Although Heifetz’s students did not have formal training, they were required to sing in front of each other over the course of several class sessions. Parks shares what she saw the students learning from this: “Students begin to see the ways in which they and others are moved, and rediscover the power of underlying emotions and nonverbal as well as verbal communication to convey deep feeling. They gain access to the awareness that the field of action includes the inner life of everyone in the group as well as the inner life of the one who attempts to offer acts of leadership.”
I was especially gratified to read how, even from their limited participation in singing, Heifetz’s students gained awareness of “specific practical skills such as: being with an audience, making words count, and using silence,” and that they learned how these skills “are linked with insights into the power of one’s internal reality.”
Parks quotes several students who talked of what they discovered personally through singing.
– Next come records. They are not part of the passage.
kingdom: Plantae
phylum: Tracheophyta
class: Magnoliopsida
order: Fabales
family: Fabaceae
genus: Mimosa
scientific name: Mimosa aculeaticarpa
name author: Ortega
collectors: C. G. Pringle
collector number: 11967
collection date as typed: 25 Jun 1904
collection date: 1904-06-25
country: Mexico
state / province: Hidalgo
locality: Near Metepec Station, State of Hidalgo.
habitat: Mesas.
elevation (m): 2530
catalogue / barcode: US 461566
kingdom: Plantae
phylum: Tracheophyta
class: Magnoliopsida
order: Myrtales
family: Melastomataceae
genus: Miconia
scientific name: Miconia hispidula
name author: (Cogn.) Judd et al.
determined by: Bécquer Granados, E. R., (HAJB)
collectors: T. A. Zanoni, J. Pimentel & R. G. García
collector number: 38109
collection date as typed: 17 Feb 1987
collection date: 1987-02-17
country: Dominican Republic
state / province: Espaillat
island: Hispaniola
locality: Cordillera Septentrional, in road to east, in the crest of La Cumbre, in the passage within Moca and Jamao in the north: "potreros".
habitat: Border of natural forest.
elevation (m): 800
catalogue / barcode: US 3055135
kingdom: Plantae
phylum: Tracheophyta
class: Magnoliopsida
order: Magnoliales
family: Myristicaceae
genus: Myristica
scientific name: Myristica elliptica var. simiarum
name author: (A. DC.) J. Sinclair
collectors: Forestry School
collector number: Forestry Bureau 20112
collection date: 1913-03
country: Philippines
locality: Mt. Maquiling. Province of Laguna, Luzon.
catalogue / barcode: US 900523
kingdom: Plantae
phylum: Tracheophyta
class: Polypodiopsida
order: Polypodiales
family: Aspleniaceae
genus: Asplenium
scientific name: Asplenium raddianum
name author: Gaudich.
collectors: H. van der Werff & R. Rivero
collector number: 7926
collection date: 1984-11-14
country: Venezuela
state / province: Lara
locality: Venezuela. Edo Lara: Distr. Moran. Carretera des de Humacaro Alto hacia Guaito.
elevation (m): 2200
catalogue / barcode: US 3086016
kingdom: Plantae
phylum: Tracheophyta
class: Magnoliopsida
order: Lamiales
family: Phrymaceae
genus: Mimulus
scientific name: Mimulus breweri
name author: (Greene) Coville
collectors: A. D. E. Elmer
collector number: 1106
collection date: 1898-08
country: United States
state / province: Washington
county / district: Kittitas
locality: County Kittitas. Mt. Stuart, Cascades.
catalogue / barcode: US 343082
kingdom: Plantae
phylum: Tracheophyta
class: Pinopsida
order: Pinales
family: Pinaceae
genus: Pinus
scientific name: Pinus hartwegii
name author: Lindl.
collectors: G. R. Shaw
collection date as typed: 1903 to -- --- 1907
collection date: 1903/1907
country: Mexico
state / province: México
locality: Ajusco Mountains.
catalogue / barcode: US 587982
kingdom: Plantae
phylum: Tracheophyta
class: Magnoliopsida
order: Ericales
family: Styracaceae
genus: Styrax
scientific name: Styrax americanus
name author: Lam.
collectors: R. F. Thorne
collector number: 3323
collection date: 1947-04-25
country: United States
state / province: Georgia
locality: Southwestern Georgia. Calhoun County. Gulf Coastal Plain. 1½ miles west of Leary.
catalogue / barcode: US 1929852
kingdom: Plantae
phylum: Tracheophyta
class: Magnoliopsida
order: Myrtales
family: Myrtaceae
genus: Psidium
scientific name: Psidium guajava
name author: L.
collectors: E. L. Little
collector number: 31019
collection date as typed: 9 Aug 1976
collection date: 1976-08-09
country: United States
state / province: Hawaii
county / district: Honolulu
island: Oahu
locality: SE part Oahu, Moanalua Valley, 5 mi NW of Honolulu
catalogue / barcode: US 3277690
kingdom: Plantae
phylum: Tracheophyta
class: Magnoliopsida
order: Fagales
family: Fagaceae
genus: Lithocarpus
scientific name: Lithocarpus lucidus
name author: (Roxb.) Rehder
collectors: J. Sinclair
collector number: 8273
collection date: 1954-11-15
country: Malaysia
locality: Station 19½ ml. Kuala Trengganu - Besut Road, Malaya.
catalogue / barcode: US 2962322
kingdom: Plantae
One spoke of finding “that purpose is anchored in ‘the things that move us.’” Another shared his realization that singing is meaningless unless it comes from a place of authenticity within the singer. Still others “spoke about the singing as a scary call to step across the edge of the assumed self into a deeper integrity—and capacity for creativity.”
Heifetz regards these skills and qualities as necessities for those who wish to mobilize others toward creative change. My research respondents learned these skills and qualities in spades from their participation in singing. They form a part of the habits that guide each one’s individual leadership practice.
In the next article, we’ll explore the aspect of leadership I call “congruence.” Where the individual is concerned, congruence refers to becoming consonant within. I leave you with this question: What in a singer’s experience contributes to the development of self-congruence, and how might this be applicable to leadership?